Your explanation was simple enough before, but what you require is not as simple as you imagine. For example, if you refer to the document I linked the field construction required to add 3 days to the current date is
{QUOTE
{SET Delay 3}
{SET a{=INT((14-{DATE \@ M})/12)}}
{SET b{={DATE \@ yyyy}+4800-a}}
{SET c{={DATE \@ M}+12*a-3}}
{SET d{DATE \@ d}}
{SET jd{=d+INT((153*c+2)/5)+365*b+INT(b/4)-INT(b/100)+INT(b/400)-32045+Delay}}
{SET e{=INT((4*(jd+32044)+3)/146097)}}
{SET f{=jd+32044-INT(146097*e/4)}}
{SET g{=INT((4*f+3)/1461)}}
{SET h{=f-INT(1461*g/4)}}
{SET i{=INT((5*h+2)/153)}}
{SET dd{=h-INT((153*i+2)/5)+1}}
{SET mm{=i+3-12*INT(i/10)}}
{SET yy{=100*e+g-4800+INT(i/10)}}
"{mm}-{dd}-{yy}" \@ "MM/dd/yyyy"}
You cannot simply add 3 to the date or (say) 30th December + 3 would be 32nd December.

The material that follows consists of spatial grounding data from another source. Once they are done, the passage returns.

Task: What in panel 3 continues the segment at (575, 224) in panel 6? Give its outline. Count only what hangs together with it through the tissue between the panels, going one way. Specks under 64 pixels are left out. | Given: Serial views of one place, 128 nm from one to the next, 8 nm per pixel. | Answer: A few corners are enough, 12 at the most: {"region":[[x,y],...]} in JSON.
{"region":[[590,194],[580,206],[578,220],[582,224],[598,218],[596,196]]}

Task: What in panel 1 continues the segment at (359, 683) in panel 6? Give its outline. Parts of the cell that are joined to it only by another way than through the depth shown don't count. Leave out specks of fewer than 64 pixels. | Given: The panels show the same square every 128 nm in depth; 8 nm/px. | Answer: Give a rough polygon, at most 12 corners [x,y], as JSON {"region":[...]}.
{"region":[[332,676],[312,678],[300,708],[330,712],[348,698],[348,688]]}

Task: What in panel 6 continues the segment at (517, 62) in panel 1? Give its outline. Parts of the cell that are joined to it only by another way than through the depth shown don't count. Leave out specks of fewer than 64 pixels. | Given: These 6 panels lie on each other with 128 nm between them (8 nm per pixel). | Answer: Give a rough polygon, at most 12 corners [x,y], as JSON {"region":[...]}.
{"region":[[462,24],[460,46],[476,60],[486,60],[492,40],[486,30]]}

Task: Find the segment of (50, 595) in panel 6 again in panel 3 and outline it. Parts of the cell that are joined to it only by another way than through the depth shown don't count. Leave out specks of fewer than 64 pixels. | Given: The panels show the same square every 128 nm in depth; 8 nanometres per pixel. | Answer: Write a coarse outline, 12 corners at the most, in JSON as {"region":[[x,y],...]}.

You can insert date fields that will give the required values for today's date for the three dates (see attached), but it will not work with typed text dates. You cannot calculate text dates in this manner in a Word table.
If you are not using date fields, the macro approach is still the most sensible option here.